§ RECORDS

__________________________________________________

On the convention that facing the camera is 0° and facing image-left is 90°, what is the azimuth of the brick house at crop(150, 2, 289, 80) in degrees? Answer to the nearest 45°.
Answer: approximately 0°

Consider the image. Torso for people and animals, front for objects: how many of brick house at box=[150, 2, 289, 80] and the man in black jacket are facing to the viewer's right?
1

__________________________________________________

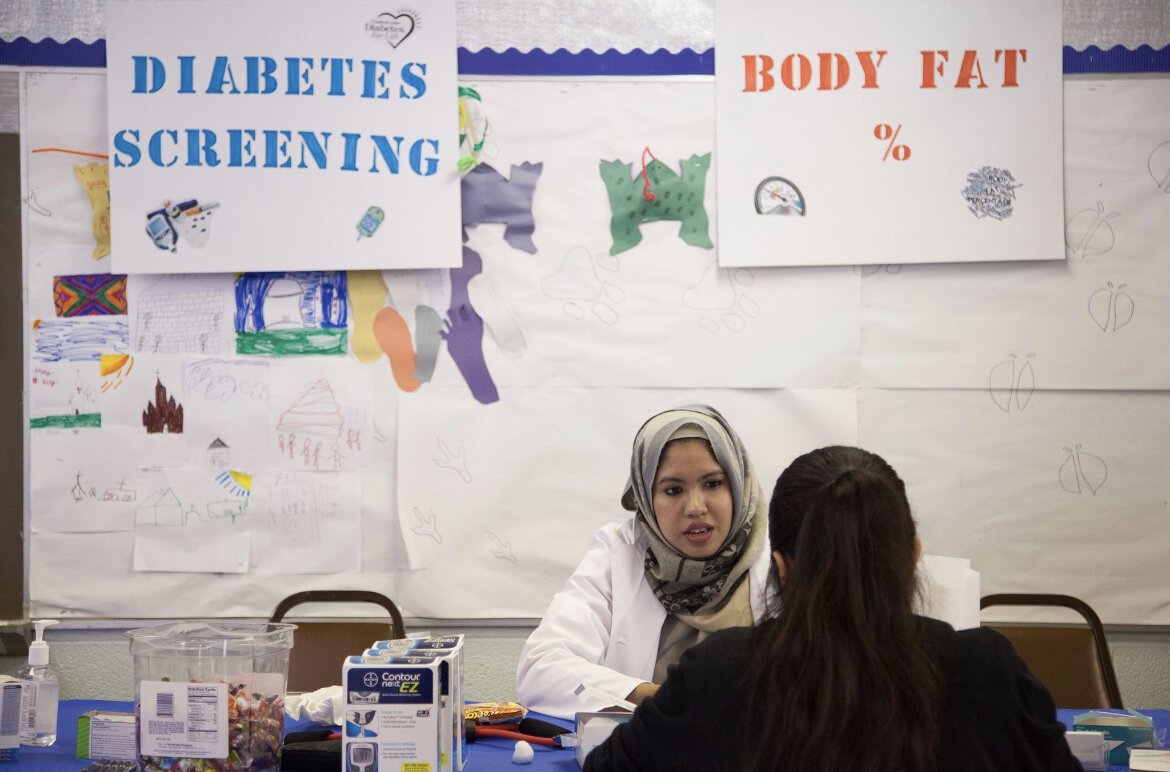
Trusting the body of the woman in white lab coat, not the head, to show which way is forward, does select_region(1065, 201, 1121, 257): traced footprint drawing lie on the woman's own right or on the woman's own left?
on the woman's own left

__________________________________________________

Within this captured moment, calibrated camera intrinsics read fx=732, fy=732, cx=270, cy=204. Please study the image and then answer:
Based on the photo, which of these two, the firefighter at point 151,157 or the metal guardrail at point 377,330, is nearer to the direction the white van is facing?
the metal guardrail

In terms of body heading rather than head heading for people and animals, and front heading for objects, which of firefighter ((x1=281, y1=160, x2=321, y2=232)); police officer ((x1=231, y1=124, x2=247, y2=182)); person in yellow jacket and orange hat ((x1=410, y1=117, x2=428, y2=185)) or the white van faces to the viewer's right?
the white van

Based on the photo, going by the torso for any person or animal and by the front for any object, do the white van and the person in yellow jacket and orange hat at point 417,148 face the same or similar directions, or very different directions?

__________________________________________________

§ TASK INSTRUCTIONS
Copy out everything in the material above, from the line containing "On the convention" down to the line containing "Answer: approximately 0°", including both of those lines.

§ OUTPUT FOR THIS TASK
On the convention that facing the camera is 0° and facing image-left is 90°, what is the azimuth of the brick house at crop(150, 2, 289, 80) in degrees? Answer to the nearest 45°.
Answer: approximately 0°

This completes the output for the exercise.